Su hermano menor, Robert, fue asesinado en 1968 por un palestino después de haber ganado las elecciones primarias de California. El menor de todos, Edward, fue el heredero de la dinastía. No le faltaba talento y estampa, pero tampoco una cuota alta de mala suerte. La madrugada del 19 de julio de 1969 venía de una fiesta acompañado de su secretaria que, según se dice, era algo más que una secretaria, cuando perdió el control del auto sobre el puente de Chappacquiddick y cayó al río. El hombre, cuyos hermanos mayores habían sido héroes en la Segunda Guerra Mundial, no tuvo coraje para arrojarse al río y salvar a su secretaria, Mary Jo Kopeckne. A cualquiera le hubieran perdonado ese minuto de debilidad, menos a un Kennedy. Cualquier falta podía permitírsele a un Kennedy, incluida la infidelidad conyugal y el alcoholismo, pero nunca la cobardía moral. Los periódicos lo despedazaron y sus ambiciones presidenciales naufragaron con el auto y la amante. Edward nunca se pudo recuperar de esa tragedia. Creció, ganó en experiencia y sabiduría, pero la sombra de Mary Kopeckne lo acompañó como una pesadilla hasta el último día.

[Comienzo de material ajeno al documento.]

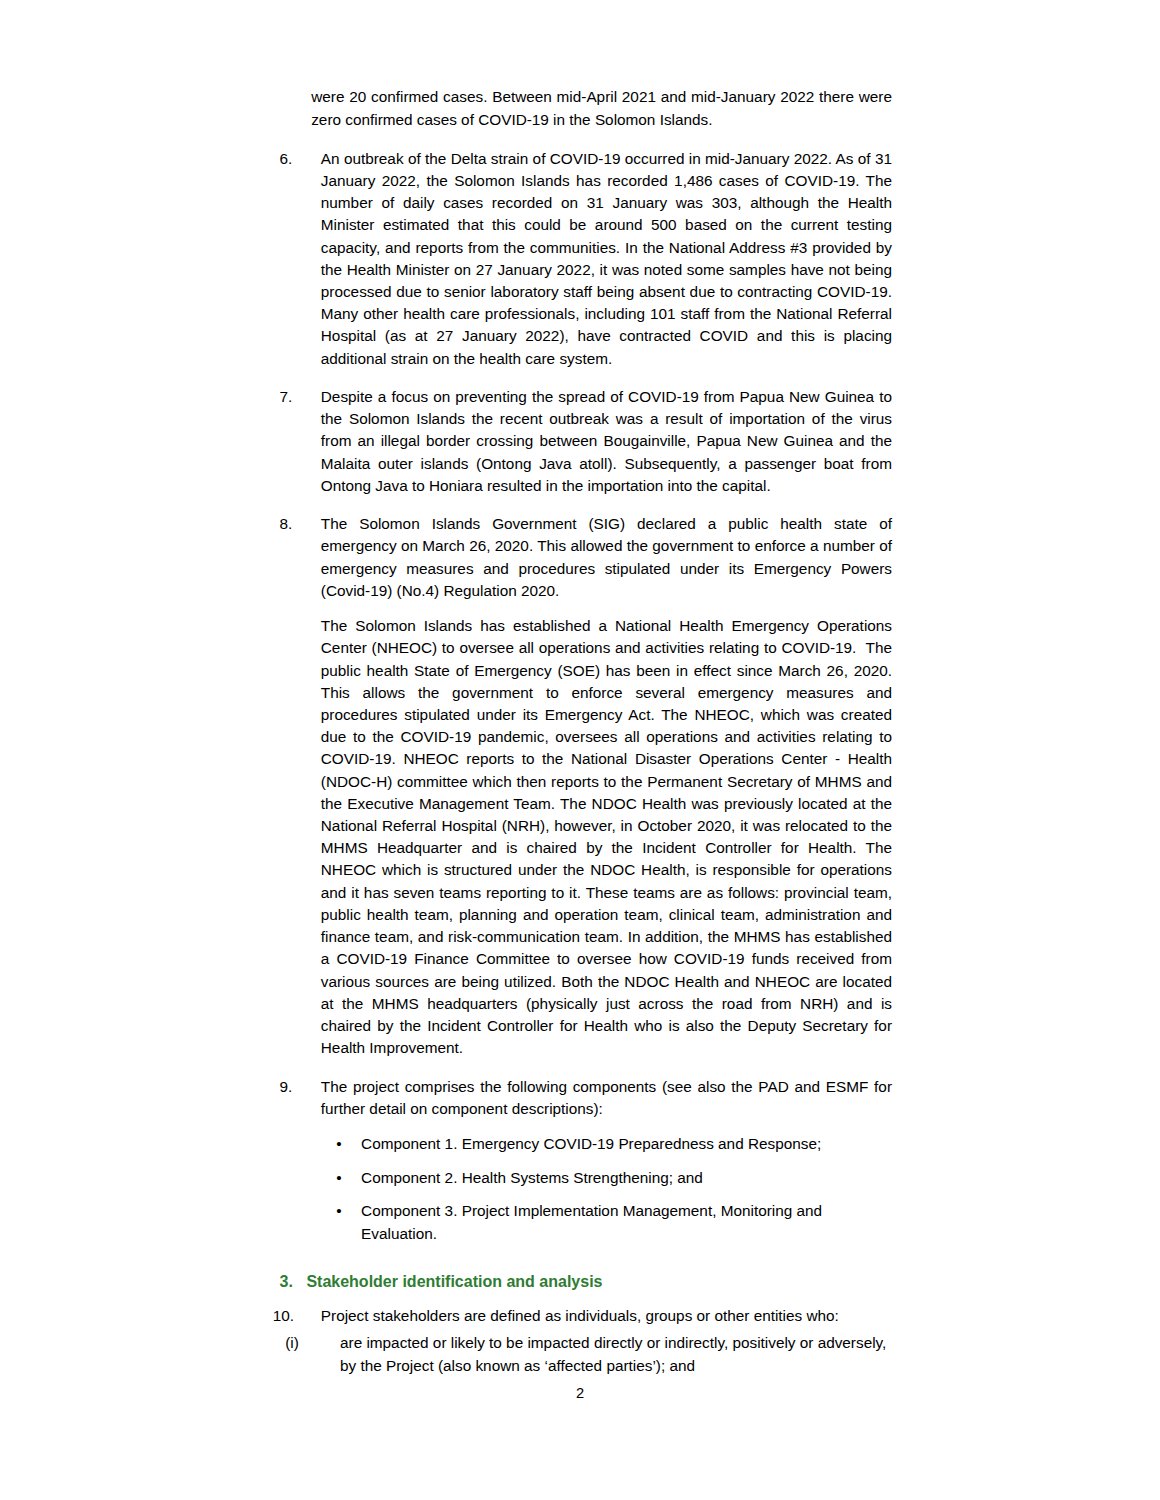were 20 confirmed cases. Between mid-April 2021 and mid-January 2022 there were zero confirmed cases of COVID-19 in the Solomon Islands.
6.
An outbreak of the Delta strain of COVID-19 occurred in mid-January 2022. As of 31 January 2022, the Solomon Islands has recorded 1,486 cases of COVID-19. The number of daily cases recorded on 31 January was 303, although the Health Minister estimated that this could be around 500 based on the current testing capacity, and reports from the communities. In the National Address #3 provided by the Health Minister on 27 January 2022, it was noted some samples have not being processed due to senior laboratory staff being absent due to contracting COVID-19. Many other health care professionals, including 101 staff from the National Referral Hospital (as at 27 January 2022), have contracted COVID and this is placing additional strain on the health care system.
7.
Despite a focus on preventing the spread of COVID-19 from Papua New Guinea to the Solomon Islands the recent outbreak was a result of importation of the virus from an illegal border crossing between Bougainville, Papua New Guinea and the Malaita outer islands (Ontong Java atoll). Subsequently, a passenger boat from Ontong Java to Honiara resulted in the importation into the capital.
8.
The Solomon Islands Government (SIG) declared a public health state of emergency on March 26, 2020. This allowed the government to enforce a number of emergency measures and procedures stipulated under its Emergency Powers (Covid-19) (No.4) Regulation 2020.
The Solomon Islands has established a National Health Emergency Operations Center (NHEOC) to oversee all operations and activities relating to COVID-19. The public health State of Emergency (SOE) has been in effect since March 26, 2020. This allows the government to enforce several emergency measures and procedures stipulated under its Emergency Act. The NHEOC, which was created due to the COVID-19 pandemic, oversees all operations and activities relating to COVID-19. NHEOC reports to the National Disaster Operations Center - Health (NDOC-H) committee which then reports to the Permanent Secretary of MHMS and the Executive Management Team. The NDOC Health was previously located at the National Referral Hospital (NRH), however, in October 2020, it was relocated to the MHMS Headquarter and is chaired by the Incident Controller for Health. The NHEOC which is structured under the NDOC Health, is responsible for operations and it has seven teams reporting to it. These teams are as follows: provincial team, public health team, planning and operation team, clinical team, administration and finance team, and risk-communication team. In addition, the MHMS has established a COVID-19 Finance Committee to oversee how COVID-19 funds received from various sources are being utilized. Both the NDOC Health and NHEOC are located at the MHMS headquarters (physically just across the road from NRH) and is chaired by the Incident Controller for Health who is also the Deputy Secretary for Health Improvement.
9.
The project comprises the following components (see also the PAD and ESMF for further detail on component descriptions):
Component 1. Emergency COVID-19 Preparedness and Response;
Component 2. Health Systems Strengthening; and
Component 3. Project Implementation Management, Monitoring and Evaluation.
3. Stakeholder identification and analysis
10. Project stakeholders are defined as individuals, groups or other entities who:
(i) are impacted or likely to be impacted directly or indirectly, positively or adversely, by the Project (also known as ‘affected parties’); and
2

A pesar de ello, fue un legítimo titular de la dinastía, el jefe político de un clan cada vez más amplio y más vulnerable. Los “chicos” no supieron estar de acuerdo con las expectativas de sus mayores. Muchos los condenaron por esa falta, pero habría que preguntarse hasta dónde es justa esa condena, hasta dónde es legítimo que un clan se suceda de generación en generación como si fuera una casa monárquica. Seguramente esa tercera generación se sintió agobiada por cargar con responsabilidades y honores en los que nunca creyeron. A ningún heredero le resulta grato cargar con un pesado mandato familiar. A esos chicos desde su más tierna infancia los educaron para que recitaran de memoria las hazañas de sus tíos y padres. Todos crecieron sabiendo que debían dedicarse a la política. Es muy probable que la mayoría se haya rebelado, se haya sentido harta de tantas presiones y exigencias. ¿Decadencia? Probablemente, pero, ¿acaso les quedaba otra alternativa? ¿Alguien se preguntó en serio sobre lo que significa lidiar con la mochila de un apellido en el que todos tienen los ojos puestos?
Claro que para quienes vivimos con pasión los acontecimientos de la segunda mitad del siglo veinte nos hubiera gustado disfrutar de un nuevo Kennedy, de un Kennedy que le hablara al mundo con el lenguaje de la inteligencia como lo hacía John; o que defendiera los derechos de los negros como lo hacía Robert; o que fustigara a las dictaduras militares de América latina como lo hacía Edward. Lamentablemente esa ilusión no pudo realizarse. La vida una vez más se encargó de disiparla y tal vez está bien que así sea. Los Kennedy fueron, después de todo, una gran ilusión del siglo veinte, nada más y nada menos que eso.